Guru si, guru no

03.10.2012

Il tema sui guru l'ho affrontato indirettamente in uno dei miei ultimi articoli sul blog,"Corpo e anima". In quel contesto metto in evidenza il pericolo della dipendenza e dell'influenza, anche indiretta, che può avere una figura alla quale ci si lega per fideismo o per debolezza. Non l'ho definita guru in quell'articolo ma il senso che volevo dare era quello. Ognuno ha il guru che si merita, non so chi l'abbia detta questa frase ed è profondamente vera. Più che colpa della persona che assurge al ruolo di maestro, è la scelta che fa il discepolo o in questo caso il seguace, che crea il rapporto di sudditanza. 

E' successo anche con figure che nei loro discorsi ripetutamente mettevano in guardia chi li seguiva dal non indentificarsi con loro ma di vederli soltanto come un canale, una finestra che ti consente di affacciarti in uno spazio che è tuo proprio e di nessun altro.

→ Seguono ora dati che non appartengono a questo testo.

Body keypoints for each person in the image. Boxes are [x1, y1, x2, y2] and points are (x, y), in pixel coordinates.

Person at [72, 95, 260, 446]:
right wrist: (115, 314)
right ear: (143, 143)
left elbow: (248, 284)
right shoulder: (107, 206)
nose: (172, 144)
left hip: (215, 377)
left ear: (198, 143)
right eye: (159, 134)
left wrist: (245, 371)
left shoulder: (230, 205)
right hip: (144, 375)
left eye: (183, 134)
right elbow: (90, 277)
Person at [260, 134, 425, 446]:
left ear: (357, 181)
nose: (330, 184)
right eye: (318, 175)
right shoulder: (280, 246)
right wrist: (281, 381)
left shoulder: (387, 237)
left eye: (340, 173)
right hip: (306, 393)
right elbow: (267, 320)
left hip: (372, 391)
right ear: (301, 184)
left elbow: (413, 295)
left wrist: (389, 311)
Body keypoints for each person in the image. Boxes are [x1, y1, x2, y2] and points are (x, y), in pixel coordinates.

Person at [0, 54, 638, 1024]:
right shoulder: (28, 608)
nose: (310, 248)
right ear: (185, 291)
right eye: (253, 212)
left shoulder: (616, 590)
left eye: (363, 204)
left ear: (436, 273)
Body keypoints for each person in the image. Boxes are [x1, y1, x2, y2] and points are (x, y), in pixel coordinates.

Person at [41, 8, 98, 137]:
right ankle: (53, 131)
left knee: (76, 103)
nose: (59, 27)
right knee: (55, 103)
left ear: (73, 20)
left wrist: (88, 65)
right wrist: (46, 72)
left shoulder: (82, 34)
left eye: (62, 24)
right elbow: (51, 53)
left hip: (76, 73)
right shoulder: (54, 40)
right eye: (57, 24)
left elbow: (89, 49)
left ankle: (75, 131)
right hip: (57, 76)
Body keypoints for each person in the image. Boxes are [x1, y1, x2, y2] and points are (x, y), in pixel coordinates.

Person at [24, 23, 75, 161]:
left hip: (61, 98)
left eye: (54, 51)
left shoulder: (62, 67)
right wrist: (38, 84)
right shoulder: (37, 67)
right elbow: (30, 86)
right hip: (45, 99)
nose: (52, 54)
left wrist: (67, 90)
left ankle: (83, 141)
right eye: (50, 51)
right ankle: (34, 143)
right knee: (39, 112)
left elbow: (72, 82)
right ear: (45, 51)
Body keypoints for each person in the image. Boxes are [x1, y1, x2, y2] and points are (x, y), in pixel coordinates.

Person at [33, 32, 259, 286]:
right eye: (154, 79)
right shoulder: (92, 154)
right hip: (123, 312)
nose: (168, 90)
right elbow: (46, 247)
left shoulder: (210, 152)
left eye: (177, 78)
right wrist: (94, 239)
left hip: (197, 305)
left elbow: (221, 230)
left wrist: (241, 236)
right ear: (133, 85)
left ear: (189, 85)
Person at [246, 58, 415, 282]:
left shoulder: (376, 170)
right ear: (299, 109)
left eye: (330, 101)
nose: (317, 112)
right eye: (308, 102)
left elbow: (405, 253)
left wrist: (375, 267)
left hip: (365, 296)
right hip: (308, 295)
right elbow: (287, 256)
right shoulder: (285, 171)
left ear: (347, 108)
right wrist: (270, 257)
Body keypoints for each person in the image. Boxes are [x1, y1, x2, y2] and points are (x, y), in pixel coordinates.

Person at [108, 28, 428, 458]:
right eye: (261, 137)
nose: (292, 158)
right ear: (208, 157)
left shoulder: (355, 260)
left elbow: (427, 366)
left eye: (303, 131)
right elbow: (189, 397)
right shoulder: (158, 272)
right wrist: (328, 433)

La sperimentazione e la ricerca, il dubbio e la relatività sono gli antidoti più efficaci per evitare il veleno della sudditanza. Lo stesso Osho nei suoi discorsi ha spesso ripetuto che il vero maestro è colui che non interferisce nel percorso individuale e che fa unicamente da specchio neutro, pulito, nel quale ognuno può vedere la propria immagine e riconoscere autonomamente la propria identità. 

Quindi la neutralità e l'oggettività sono i requisiti perché non si generi l'idolatria e l'identificazione nella figura carismatica, ma questo ripeto dipende dalle debolezza e dalla necessità di identificazione di chi segue certe dottrine. Da questo punto di vista in occidente c'è stato una sorta di risveglio e di conseguente approccio più laico alle varie figure che si sono presentate come maestri o messia, tuttavia questo non sembra essere stato sufficiente perché a giudicare dalle religioni che ancora prevalgono dalle nostre parti non si può dire che non ci sia ancora dipendenza! Io penso che si tratti di passaggi, di stati evolutivi, prima cioè di arrivare al risveglio si attraversano le varie fasi del sonno.